Records contained in a dataset:
*** Begin section ***
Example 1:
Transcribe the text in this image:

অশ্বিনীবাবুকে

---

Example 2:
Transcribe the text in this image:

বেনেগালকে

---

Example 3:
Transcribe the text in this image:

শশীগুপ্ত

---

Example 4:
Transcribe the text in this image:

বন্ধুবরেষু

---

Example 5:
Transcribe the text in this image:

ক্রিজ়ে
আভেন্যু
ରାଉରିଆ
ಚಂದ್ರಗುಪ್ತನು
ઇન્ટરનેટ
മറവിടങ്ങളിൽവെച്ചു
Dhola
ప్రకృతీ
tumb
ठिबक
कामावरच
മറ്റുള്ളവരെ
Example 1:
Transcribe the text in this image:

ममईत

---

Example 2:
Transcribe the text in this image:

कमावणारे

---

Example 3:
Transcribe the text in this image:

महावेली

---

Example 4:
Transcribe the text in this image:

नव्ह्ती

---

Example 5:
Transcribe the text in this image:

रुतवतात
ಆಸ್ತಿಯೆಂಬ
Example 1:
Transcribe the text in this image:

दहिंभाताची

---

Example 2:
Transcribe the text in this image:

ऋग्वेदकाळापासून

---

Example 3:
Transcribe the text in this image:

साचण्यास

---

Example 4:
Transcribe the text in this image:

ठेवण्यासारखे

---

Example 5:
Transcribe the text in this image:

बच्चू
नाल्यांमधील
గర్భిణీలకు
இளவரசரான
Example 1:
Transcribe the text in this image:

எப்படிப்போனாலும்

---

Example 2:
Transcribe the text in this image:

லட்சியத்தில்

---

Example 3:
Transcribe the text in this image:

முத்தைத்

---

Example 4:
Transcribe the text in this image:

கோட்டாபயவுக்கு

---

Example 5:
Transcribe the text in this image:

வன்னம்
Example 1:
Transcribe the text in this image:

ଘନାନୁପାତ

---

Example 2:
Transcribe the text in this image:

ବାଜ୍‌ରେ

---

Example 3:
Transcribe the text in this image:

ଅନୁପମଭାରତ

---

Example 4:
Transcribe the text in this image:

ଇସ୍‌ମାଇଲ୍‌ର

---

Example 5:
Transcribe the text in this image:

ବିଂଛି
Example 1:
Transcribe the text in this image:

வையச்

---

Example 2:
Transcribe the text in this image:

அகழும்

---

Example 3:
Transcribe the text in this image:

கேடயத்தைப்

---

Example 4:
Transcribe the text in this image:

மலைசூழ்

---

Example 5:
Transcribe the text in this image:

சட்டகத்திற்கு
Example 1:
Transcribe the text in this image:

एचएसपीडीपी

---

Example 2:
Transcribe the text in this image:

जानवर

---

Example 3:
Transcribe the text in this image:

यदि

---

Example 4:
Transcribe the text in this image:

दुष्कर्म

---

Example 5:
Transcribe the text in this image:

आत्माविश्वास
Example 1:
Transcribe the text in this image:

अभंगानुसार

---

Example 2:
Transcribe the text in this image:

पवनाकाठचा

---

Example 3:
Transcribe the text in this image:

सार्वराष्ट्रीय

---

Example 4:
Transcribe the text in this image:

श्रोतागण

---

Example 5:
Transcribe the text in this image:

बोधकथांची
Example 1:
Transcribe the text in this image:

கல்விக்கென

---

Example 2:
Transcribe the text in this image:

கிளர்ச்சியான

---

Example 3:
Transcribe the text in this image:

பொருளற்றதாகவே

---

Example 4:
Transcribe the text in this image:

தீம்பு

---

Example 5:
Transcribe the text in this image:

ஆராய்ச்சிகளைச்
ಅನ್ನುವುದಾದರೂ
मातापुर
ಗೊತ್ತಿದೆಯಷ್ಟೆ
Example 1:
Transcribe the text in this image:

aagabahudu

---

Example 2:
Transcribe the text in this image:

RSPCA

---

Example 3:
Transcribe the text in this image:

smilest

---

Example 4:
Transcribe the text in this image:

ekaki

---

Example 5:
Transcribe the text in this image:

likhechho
*** End section ***
Goal of the exercise.
All of the records must be retyped exactly as they are.

Problem solution.
Example 1:
Transcribe the text in this image:

অশ্বিনীবাবুকে

---

Example 2:
Transcribe the text in this image:

বেনেগালকে

---

Example 3:
Transcribe the text in this image:

শশীগুপ্ত

---

Example 4:
Transcribe the text in this image:

বন্ধুবরেষু

---

Example 5:
Transcribe the text in this image:

ক্রিজ়ে
আভেন্যু
ରାଉରିଆ
ಚಂದ್ರಗುಪ್ತನು
ઇન્ટરનેટ
മറവിടങ്ങളിൽവെച്ചു
Dhola
ప్రకృతీ
tumb
ठिबक
कामावरच
മറ്റുള്ളവരെ
Example 1:
Transcribe the text in this image:

ममईत

---

Example 2:
Transcribe the text in this image:

कमावणारे

---

Example 3:
Transcribe the text in this image:

महावेली

---

Example 4:
Transcribe the text in this image:

नव्ह्ती

---

Example 5:
Transcribe the text in this image:

रुतवतात
ಆಸ್ತಿಯೆಂಬ
Example 1:
Transcribe the text in this image:

दहिंभाताची

---

Example 2:
Transcribe the text in this image:

ऋग्वेदकाळापासून

---

Example 3:
Transcribe the text in this image:

साचण्यास

---

Example 4:
Transcribe the text in this image:

ठेवण्यासारखे

---

Example 5:
Transcribe the text in this image:

बच्चू
नाल्यांमधील
గర్భిణీలకు
இளவரசரான
Example 1:
Transcribe the text in this image:

எப்படிப்போனாலும்

---

Example 2:
Transcribe the text in this image:

லட்சியத்தில்

---

Example 3:
Transcribe the text in this image:

முத்தைத்

---

Example 4:
Transcribe the text in this image:

கோட்டாபயவுக்கு

---

Example 5:
Transcribe the text in this image:

வன்னம்
Example 1:
Transcribe the text in this image:

ଘନାନୁପାତ

---

Example 2:
Transcribe the text in this image:

ବାଜ୍‌ରେ

---

Example 3:
Transcribe the text in this image:

ଅନୁପମଭାରତ

---

Example 4:
Transcribe the text in this image:

ଇସ୍‌ମାଇଲ୍‌ର

---

Example 5:
Transcribe the text in this image:

ବିଂଛି
Example 1:
Transcribe the text in this image:

வையச்

---

Example 2:
Transcribe the text in this image:

அகழும்

---

Example 3:
Transcribe the text in this image:

கேடயத்தைப்

---

Example 4:
Transcribe the text in this image:

மலைசூழ்

---

Example 5:
Transcribe the text in this image:

சட்டகத்திற்கு
Example 1:
Transcribe the text in this image:

एचएसपीडीपी

---

Example 2:
Transcribe the text in this image:

जानवर

---

Example 3:
Transcribe the text in this image:

यदि

---

Example 4:
Transcribe the text in this image:

दुष्कर्म

---

Example 5:
Transcribe the text in this image:

आत्माविश्वास
Example 1:
Transcribe the text in this image:

अभंगानुसार

---

Example 2:
Transcribe the text in this image:

पवनाकाठचा

---

Example 3:
Transcribe the text in this image:

सार्वराष्ट्रीय

---

Example 4:
Transcribe the text in this image:

श्रोतागण

---

Example 5:
Transcribe the text in this image:

बोधकथांची
Example 1:
Transcribe the text in this image:

கல்விக்கென

---

Example 2:
Transcribe the text in this image:

கிளர்ச்சியான

---

Example 3:
Transcribe the text in this image:

பொருளற்றதாகவே

---

Example 4:
Transcribe the text in this image:

தீம்பு

---

Example 5:
Transcribe the text in this image:

ஆராய்ச்சிகளைச்
ಅನ್ನುವುದಾದರೂ
मातापुर
ಗೊತ್ತಿದೆಯಷ್ಟೆ
Example 1:
Transcribe the text in this image:

aagabahudu

---

Example 2:
Transcribe the text in this image:

RSPCA

---

Example 3:
Transcribe the text in this image:

smilest

---

Example 4:
Transcribe the text in this image:

ekaki

---

Example 5:
Transcribe the text in this image:

likhechho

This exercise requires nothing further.